------ EXTRAIT DU TEXTE ------

En Thaïlande, on compte aujourd'hui deux motos pour une voiture, en Birmanie et en Indonésie 7 ou 8 motos pour une voiture et au Vietnam 57 motos pour une voiture.

Ci-dessous une vidéo du trafic à Hanoï, au Vietnam.

Au-delà de la liberté et de l'assouplissement des mœurs (possibilités pour les jeunes d'aller flirter loin des yeux réprobateurs de leurs parents, développement des courses clandestines nocturnes, cascades...), la motorisation de masse de l'Asie du Sud-Est a également changé la donne politiquement parlant.

------ DONNÉES D'ENTRÉE ------

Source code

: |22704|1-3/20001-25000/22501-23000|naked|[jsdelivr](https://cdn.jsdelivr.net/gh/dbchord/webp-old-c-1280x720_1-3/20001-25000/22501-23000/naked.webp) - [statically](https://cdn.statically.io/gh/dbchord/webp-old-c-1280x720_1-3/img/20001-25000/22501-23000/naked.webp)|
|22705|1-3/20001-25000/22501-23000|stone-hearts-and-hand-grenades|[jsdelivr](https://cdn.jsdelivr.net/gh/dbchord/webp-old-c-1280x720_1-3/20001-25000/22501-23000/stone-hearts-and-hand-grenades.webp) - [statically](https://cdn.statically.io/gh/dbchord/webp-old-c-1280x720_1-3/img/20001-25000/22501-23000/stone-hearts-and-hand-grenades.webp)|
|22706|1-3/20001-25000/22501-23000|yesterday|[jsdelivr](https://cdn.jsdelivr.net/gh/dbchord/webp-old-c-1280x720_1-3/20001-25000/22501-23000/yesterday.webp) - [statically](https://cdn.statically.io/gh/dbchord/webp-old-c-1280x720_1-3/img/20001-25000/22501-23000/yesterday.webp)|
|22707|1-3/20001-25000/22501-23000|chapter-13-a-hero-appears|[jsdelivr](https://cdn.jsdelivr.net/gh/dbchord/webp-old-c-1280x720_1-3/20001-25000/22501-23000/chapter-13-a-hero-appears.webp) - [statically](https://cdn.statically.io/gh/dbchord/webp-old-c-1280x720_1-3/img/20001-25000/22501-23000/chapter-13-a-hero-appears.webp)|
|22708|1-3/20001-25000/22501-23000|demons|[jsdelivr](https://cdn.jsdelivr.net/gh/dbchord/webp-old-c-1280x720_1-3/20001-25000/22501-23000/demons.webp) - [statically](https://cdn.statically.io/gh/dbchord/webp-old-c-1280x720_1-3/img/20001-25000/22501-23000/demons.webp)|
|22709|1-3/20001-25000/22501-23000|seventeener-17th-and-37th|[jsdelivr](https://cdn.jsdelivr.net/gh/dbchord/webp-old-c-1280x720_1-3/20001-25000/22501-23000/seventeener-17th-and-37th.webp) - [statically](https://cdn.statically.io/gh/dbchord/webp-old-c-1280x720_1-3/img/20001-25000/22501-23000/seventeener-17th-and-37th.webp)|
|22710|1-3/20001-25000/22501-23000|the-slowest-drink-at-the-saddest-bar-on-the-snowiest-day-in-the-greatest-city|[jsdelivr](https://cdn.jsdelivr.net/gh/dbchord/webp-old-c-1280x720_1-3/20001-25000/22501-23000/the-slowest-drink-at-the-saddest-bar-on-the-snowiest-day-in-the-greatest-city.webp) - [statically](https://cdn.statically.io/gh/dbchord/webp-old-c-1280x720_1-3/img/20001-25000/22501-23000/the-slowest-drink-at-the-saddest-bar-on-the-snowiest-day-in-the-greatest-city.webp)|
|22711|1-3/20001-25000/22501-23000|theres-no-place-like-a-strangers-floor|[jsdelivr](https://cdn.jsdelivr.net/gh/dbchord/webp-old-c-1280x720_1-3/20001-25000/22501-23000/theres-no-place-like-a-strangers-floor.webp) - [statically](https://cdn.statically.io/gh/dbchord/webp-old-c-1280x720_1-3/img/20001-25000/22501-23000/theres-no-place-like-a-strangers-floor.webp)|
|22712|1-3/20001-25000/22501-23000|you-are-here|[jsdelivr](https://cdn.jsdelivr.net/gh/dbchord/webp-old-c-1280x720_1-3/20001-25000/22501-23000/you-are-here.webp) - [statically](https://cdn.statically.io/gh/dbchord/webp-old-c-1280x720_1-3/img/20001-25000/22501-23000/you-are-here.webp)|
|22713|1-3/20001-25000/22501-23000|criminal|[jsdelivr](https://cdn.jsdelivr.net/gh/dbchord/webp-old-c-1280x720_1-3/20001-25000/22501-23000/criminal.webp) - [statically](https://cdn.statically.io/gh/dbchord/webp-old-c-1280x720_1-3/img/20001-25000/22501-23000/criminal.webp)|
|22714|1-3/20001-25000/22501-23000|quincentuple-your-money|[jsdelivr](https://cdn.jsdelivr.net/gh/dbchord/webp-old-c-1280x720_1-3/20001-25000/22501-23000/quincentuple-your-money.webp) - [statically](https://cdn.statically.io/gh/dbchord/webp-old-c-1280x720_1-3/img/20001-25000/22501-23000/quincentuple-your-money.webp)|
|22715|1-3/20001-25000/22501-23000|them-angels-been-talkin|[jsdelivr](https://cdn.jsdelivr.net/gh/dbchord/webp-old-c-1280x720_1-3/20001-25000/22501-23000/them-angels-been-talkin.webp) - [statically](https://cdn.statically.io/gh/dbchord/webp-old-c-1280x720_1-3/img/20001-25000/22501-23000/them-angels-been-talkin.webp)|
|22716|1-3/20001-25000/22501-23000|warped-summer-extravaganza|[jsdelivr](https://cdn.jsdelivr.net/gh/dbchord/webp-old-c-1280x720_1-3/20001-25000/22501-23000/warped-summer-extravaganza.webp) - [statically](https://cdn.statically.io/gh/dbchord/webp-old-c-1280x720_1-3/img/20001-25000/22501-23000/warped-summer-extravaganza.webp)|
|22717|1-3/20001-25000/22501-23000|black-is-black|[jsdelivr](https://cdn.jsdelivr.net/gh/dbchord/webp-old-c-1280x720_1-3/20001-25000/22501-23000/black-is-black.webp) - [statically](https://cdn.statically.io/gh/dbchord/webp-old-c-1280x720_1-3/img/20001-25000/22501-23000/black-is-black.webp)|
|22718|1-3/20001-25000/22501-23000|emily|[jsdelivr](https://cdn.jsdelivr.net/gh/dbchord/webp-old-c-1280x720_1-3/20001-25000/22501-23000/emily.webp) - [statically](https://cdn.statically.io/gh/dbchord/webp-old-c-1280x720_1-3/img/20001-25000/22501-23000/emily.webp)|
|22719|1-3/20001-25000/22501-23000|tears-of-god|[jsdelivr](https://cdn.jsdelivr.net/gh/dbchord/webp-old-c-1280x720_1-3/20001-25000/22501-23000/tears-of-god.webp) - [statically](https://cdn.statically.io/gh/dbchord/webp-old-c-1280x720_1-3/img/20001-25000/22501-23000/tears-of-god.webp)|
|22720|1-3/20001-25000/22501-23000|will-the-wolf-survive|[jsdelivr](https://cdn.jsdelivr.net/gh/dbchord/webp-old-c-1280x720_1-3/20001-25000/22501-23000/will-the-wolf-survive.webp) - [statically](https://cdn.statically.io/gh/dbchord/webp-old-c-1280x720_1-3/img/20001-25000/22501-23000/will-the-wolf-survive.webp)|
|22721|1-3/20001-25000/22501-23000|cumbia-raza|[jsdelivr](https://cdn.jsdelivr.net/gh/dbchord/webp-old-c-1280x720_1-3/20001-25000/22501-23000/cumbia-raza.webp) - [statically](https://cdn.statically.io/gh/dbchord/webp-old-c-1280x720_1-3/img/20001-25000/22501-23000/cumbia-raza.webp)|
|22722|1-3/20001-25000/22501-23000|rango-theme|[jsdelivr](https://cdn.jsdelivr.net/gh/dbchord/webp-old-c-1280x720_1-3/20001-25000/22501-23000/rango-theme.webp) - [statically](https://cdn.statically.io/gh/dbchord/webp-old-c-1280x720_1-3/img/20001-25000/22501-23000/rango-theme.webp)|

------

TRAVAIL DEMANDÉ:
1. D'après l'extrait, combien de motos compte-t-on pour une voiture au Vietnam ?
2. Montrez toutes les lignes des entrées où figure le mot « theme ».
Les entrées n'ont aucun lien avec l'extrait.

RÉPONSES:
1. 57 motos pour une voiture.

2.
|22722|1-3/20001-25000/22501-23000|rango-theme|[jsdelivr](https://cdn.jsdelivr.net/gh/dbchord/webp-old-c-1280x720_1-3/20001-25000/22501-23000/rango-theme.webp) - [statically](https://cdn.statically.io/gh/dbchord/webp-old-c-1280x720_1-3/img/20001-25000/22501-23000/rango-theme.webp)|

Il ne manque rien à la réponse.